WHEREAS, the Board of Directors of Xxxx Hallitex and Web Capital have determined
that it is in the best interest of the Constituents Corporations that Xxxx
Hallitex merge with and into Web Capital and that the shareholders of Xxxx
Hallitex exchange their shares of capital stock of Xxxx Hallitex for shares of
the capital stock of Web Capital. The transactions contemplated hereby is
hereinafter referred to as the "Merger"; and
WHEREAS, the principal purpose of the Merger is to effectuate a change of
corporate domicile from Oklahoma to Nevada.

▶ [EXERCISE SET]
1 > List each capitalized name or term in the merger recital once, leaving out "WHEREAS" and any word that only opens a sentence.
2 > Carry on the merger recital from the point where it stops.
The material that comes next is separate from the merger recital above.

▶ [DATASET RECORDS]
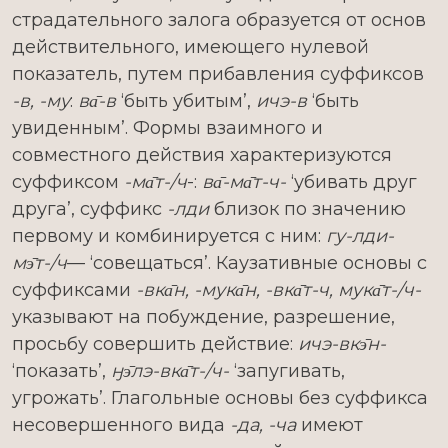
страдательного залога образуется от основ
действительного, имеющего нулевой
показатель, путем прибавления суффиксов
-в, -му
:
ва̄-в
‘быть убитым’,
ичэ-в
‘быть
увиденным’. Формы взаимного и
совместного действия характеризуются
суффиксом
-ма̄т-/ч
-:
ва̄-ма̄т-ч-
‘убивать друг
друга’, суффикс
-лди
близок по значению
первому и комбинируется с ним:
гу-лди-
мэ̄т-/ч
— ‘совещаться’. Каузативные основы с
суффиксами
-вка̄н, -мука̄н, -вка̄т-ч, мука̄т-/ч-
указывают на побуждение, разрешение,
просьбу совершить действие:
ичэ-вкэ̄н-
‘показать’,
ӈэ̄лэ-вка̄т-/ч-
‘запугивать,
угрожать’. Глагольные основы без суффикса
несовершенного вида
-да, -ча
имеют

---

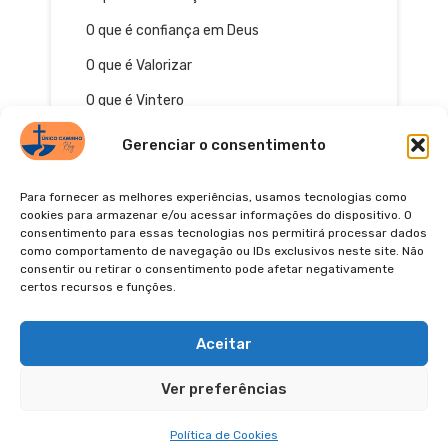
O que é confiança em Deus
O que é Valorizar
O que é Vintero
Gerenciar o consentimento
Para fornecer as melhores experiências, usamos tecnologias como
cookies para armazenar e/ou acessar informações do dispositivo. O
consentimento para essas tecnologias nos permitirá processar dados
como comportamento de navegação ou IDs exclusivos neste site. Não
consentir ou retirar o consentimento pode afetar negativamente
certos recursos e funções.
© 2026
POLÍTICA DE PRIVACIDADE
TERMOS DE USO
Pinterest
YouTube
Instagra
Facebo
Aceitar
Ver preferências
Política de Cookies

▶ [EXERCISE ANSWERS]
1 > Board of Directors, Xxxx Hallitex, Web Capital, Constituents Corporations, Merger, Oklahoma, Nevada

2 >
HOW, THEREFORE, in consideration of the agreements hereinafter set forth, in
accordance with the Business Corporation Law of the State of Nevada and the
General Corporation Law of the State of Oklahoma, and for the purpose of setting
forth the terms and conditions of the Merger, the mode of completing the Merger,
and the manner of converting the shares of the capital stock of Xxxx Hallitex
into shares of stock of Web Capital Group, the parties agree as follows:
The Merger
1.1 Effective Time. The Merger shall be accomplished by filling appropriate
articles of merger with the Secretary of State of the State of Nevada and the
Secretary of State of the State of Oklahoma in a form acceptable under the
business corporation laws of such States as soon as practicable after execution
of this Merger Agreement. The Term "Effective Time" shall mean the time at which
all necessary Certificates of Merger have been issued by the Secretary of State
of the State of Nevada and the Secretary of State of the State of Oklahoma. If
one or both Secretaries of State need not issue a Certificate of Merger, the
filing with and acceptance by the relevant Secretary of State shall be deemed
the time of issuance of a Certificate of Merger for purposes of calculating the
"Effective Time."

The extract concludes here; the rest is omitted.